Activity
I'd like the entries repeated exactly, pictures omitted.
···
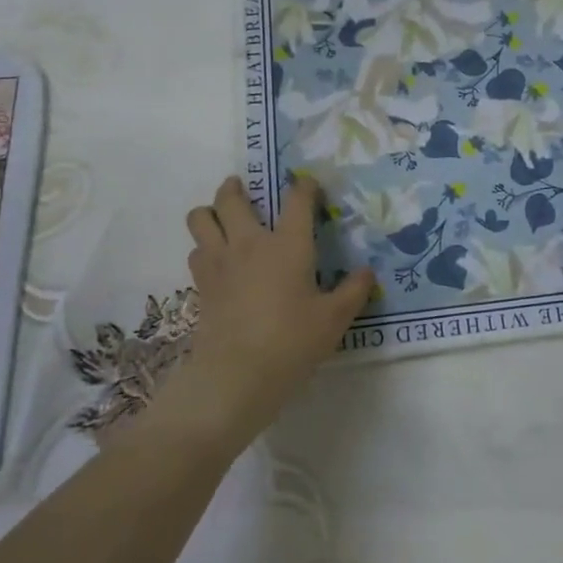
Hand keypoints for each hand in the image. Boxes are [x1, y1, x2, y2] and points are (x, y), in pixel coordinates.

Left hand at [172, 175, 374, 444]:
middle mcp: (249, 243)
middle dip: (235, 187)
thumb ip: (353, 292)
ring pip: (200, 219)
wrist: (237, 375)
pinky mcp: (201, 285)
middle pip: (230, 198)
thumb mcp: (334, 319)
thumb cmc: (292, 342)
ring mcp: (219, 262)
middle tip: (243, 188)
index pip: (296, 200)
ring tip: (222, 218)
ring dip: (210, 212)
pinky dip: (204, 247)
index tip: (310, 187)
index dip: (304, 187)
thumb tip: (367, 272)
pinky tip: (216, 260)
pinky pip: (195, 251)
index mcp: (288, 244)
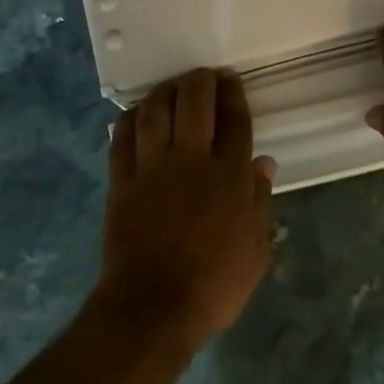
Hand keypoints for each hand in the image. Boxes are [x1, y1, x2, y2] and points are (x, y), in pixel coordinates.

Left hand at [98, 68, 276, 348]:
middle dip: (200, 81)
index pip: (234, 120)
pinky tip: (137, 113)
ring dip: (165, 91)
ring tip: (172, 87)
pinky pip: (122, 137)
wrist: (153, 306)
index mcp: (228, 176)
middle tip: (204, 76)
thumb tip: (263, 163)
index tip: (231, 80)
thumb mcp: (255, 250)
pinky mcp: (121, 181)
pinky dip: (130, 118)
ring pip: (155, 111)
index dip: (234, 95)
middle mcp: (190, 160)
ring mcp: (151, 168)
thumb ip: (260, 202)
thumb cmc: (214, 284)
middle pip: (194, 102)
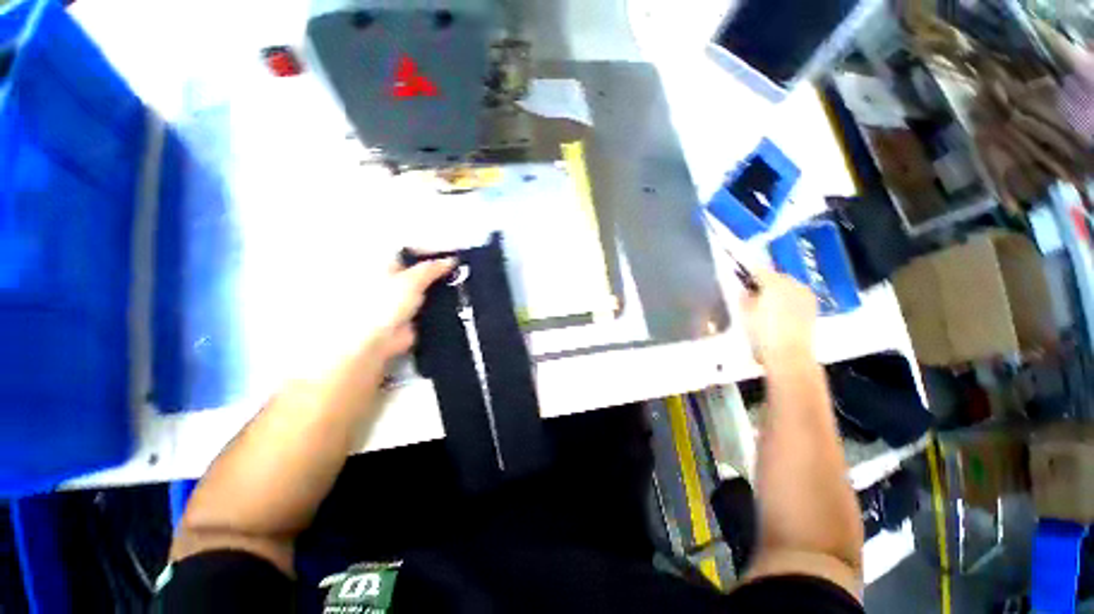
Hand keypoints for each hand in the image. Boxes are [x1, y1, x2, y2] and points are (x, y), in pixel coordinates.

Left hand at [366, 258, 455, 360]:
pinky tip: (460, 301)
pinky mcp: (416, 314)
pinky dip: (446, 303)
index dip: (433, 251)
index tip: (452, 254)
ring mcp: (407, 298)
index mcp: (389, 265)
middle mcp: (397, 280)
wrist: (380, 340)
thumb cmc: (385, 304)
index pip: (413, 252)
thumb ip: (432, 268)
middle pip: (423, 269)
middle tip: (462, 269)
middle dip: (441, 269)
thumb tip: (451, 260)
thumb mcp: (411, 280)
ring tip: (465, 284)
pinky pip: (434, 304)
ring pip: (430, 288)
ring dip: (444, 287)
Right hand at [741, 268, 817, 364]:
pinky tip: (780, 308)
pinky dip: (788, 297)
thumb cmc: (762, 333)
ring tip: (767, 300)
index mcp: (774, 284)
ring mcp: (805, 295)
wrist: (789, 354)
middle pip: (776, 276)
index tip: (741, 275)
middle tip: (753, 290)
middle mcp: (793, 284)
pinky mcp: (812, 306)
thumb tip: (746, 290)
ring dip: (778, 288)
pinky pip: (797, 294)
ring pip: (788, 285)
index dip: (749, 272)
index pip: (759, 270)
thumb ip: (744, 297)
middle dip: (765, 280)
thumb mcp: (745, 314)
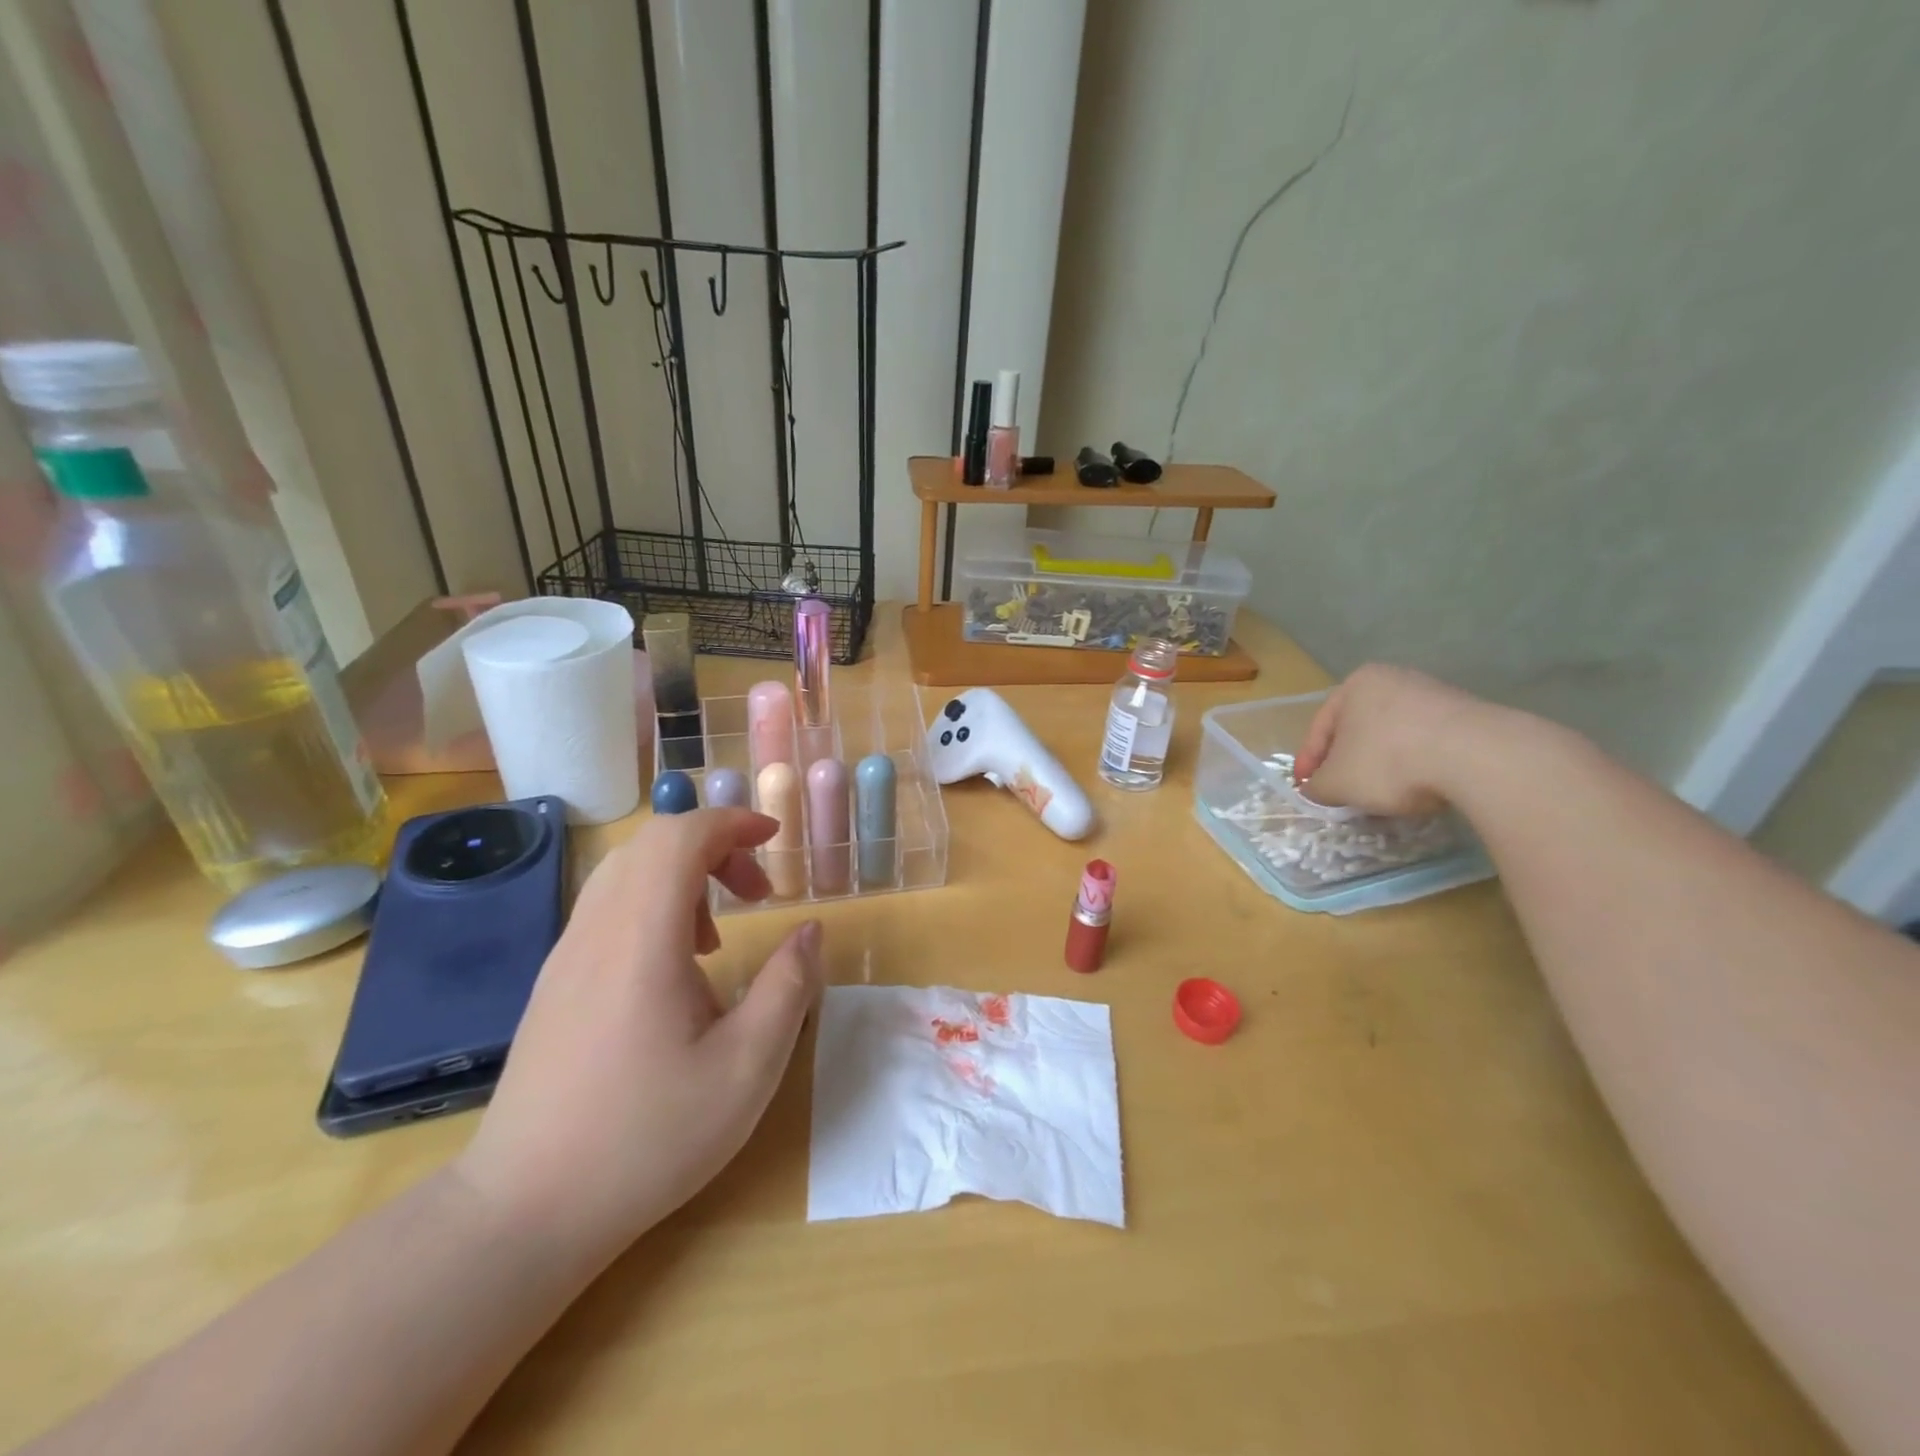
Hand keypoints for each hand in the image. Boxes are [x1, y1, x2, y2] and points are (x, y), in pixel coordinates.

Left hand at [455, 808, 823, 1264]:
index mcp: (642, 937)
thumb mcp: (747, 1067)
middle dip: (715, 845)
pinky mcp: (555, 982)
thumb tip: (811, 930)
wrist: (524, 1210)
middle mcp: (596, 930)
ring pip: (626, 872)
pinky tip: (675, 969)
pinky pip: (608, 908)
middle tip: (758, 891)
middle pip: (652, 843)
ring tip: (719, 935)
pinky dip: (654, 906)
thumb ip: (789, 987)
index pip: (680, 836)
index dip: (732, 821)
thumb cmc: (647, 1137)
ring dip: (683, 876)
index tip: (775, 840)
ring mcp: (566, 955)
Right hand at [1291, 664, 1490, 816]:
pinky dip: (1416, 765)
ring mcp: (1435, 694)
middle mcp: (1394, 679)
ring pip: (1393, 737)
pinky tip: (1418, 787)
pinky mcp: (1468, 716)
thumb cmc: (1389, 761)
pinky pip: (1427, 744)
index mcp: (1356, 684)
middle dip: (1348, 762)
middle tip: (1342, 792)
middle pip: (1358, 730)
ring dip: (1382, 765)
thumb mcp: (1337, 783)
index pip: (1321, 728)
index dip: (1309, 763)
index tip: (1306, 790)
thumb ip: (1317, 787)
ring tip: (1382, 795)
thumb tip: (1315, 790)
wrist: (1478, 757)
···
Written reply
Hand keypoints for each hand in the image. Boxes are [x1, y1, x2, y2] and points are (x, y), in pixel coordinates.

Left hand at [172, 175, 374, 444]:
middle mcp: (249, 243)
middle dip: (235, 187)
thumb ip: (353, 292)
ring pip: (200, 219)
wrist: (237, 375)
pinky mcp: (201, 285)
middle pip: (230, 198)
thumb mcp: (334, 319)
thumb cmc: (292, 342)
ring mcp: (219, 262)
middle tip: (243, 188)
index pip: (296, 200)
ring tip: (222, 218)
ring dip: (210, 212)
pinky dip: (204, 247)
index tip: (310, 187)
index dip: (304, 187)
thumb tip: (367, 272)
pinky tip: (216, 260)
pinky pip: (195, 251)
index mcp: (288, 244)
Hand keypoints for each hand in the image. Boxes are [x1, y1, x2, y2] and points are (x, y), in pixel coordinates.

Left hand at [98, 68, 276, 348]:
middle dip: (200, 81)
index pip: (234, 120)
pinky tip: (137, 113)
ring dip: (165, 91)
ring tip: (172, 87)
pinky pip: (122, 137)
wrist: (153, 306)
index mcp: (228, 176)
middle tip: (204, 76)
thumb tip: (263, 163)
index tip: (231, 80)
thumb mcp: (255, 250)
pinky mcp: (121, 181)
pinky dip: (130, 118)
ring pip: (155, 111)
index dip: (234, 95)
middle mcp: (190, 160)
ring mcp: (151, 168)
thumb ip: (260, 202)
thumb cmc: (214, 284)
middle pip: (194, 102)
Hand keypoints for each hand in the image. Boxes are [x1, y1, x2, y2] and points are (x, y), in pixel coordinates.

Left hand at [366, 258, 455, 360]:
pinky tip: (460, 301)
pinky mcp: (416, 314)
pinky dip: (446, 303)
index dip: (433, 251)
index tip: (452, 254)
ring mcp: (407, 298)
index mcp: (389, 265)
middle mcp: (397, 280)
wrist: (380, 340)
thumb cmc: (385, 304)
index pip: (413, 252)
thumb ip: (432, 268)
middle pip: (423, 269)
middle tip: (462, 269)
middle dip: (441, 269)
thumb tip: (451, 260)
thumb mcp: (411, 280)
ring tip: (465, 284)
pinky pip: (434, 304)
ring pip: (430, 288)
ring dip: (444, 287)
Right hand at [741, 268, 817, 364]:
pinky tip: (780, 308)
pinky dip: (788, 297)
thumb cmc: (762, 333)
ring tip: (767, 300)
index mcp: (774, 284)
ring mcp: (805, 295)
wrist: (789, 354)
middle pip: (776, 276)
index tip: (741, 275)
middle tip: (753, 290)
middle mcp: (793, 284)
pinky mcp: (812, 306)
thumb tip: (746, 290)
ring dip: (778, 288)
pinky pip: (797, 294)
ring pip: (788, 285)
index dip: (749, 272)
index pip: (759, 270)
thumb ip: (744, 297)
middle dip: (765, 280)
thumb mcp: (745, 314)
Hand keypoints for each hand in the image. Boxes are [x1, y1, x2, y2] and points are (x, y), in pixel coordinates.

Left hand at [455, 808, 823, 1264]:
index mcp: (642, 937)
thumb mcp: (747, 1067)
middle dip: (715, 845)
pinky mcp: (555, 982)
thumb tip: (811, 930)
wrist: (524, 1210)
middle mcp: (596, 930)
ring pip: (626, 872)
pinky tip: (675, 969)
pinky pip: (608, 908)
middle tip: (758, 891)
middle pip: (652, 843)
ring tip: (719, 935)
pinky dip: (654, 906)
thumb ip: (789, 987)
index pip: (680, 836)
index dip: (732, 821)
thumb cmc: (647, 1137)
ring dip: (683, 876)
index tip: (775, 840)
ring mcp: (566, 955)
Right hand at [1291, 664, 1490, 816]:
pinky dip: (1416, 765)
ring mcp: (1435, 694)
middle mcp: (1394, 679)
ring pip: (1393, 737)
pinky tip: (1418, 787)
pinky mcp: (1468, 716)
thumb cmc: (1389, 761)
pinky pip: (1427, 744)
index mcp: (1356, 684)
middle dip: (1348, 762)
middle tip: (1342, 792)
middle pip: (1358, 730)
ring dip: (1382, 765)
thumb mcp: (1337, 783)
index pip: (1321, 728)
index dip: (1309, 763)
index tip: (1306, 790)
thumb ip: (1317, 787)
ring tip: (1382, 795)
thumb tip: (1315, 790)
wrist: (1478, 757)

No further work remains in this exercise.